TEXT FOR ANALYSIS =
####################
Where can I test SSL changes to our htaccess file?
Updated by Boone Gorges about 12 years ago
Maybe André can set cdev up with a self-signed certificate, so we can test there.
In any case, Dom, that rule won't be enough. That'll prevent users from requesting any https URL. You need to add another RewriteCond along these lines:
RewriteCond %{HTTP_HOST} !(.*?\.)?commons\.gc\.cuny\.edu$
This is totally off the top of my head, and is almost guaranteed not to work :), but it gives you the idea: we need to test whether you're requesting a non-*.commons.gc.cuny.edu.
Updated by Dominic Giglio about 12 years ago
Thanks Boone.
Sorry, I shoulda been a little more clear, that would be the regex that I start testing with. Without testing feedback on what does and does not redirect I couldn't put anything more descriptive into the update. :-)
I think a self signed cert on cdev would work great.
Updated by local admin about 12 years ago
Guys, cdev already has ssl enabled and a legit, valid certificate installed but also a local firewall blocking port 443 : )
Also I had the web server reserving the ssl vhost to the Fedora Commons installation (institutional repository software).
I'll take a look and set this up for you guys tomorrow, ok?
Updated by Dominic Giglio about 12 years ago
Thanks Andre. I'm in class all day today. So I'll either test when I get home tonight or tomorrow afternoon.
####################
WORK TASK = Decide whether each statement agrees with the thread about testing SSL changes, answering yes or no and quoting the deciding words of the text: 1. cdev has no SSL certificate installed. 2. Dominic Giglio thinks a self-signed certificate on cdev would work. 3. Boone Gorges expects his RewriteCond line to work as written.

DATASET SECTION =
####################
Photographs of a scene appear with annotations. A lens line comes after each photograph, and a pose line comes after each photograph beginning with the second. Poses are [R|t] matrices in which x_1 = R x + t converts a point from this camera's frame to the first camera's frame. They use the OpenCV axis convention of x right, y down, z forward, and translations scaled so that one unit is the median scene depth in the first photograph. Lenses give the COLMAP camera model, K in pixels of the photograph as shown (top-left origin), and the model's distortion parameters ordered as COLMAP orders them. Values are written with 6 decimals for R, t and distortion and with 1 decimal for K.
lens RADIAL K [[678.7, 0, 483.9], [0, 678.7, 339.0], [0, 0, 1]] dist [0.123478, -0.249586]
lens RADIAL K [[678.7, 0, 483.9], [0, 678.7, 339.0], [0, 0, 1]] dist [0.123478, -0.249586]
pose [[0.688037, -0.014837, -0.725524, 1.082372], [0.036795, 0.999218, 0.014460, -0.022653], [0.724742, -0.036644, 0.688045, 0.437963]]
####################
ANSWER AREA =
1. No: "cdev already has ssl enabled and a legit, valid certificate installed"
2. Yes: "I think a self signed cert on cdev would work great."
3. No: "is almost guaranteed not to work"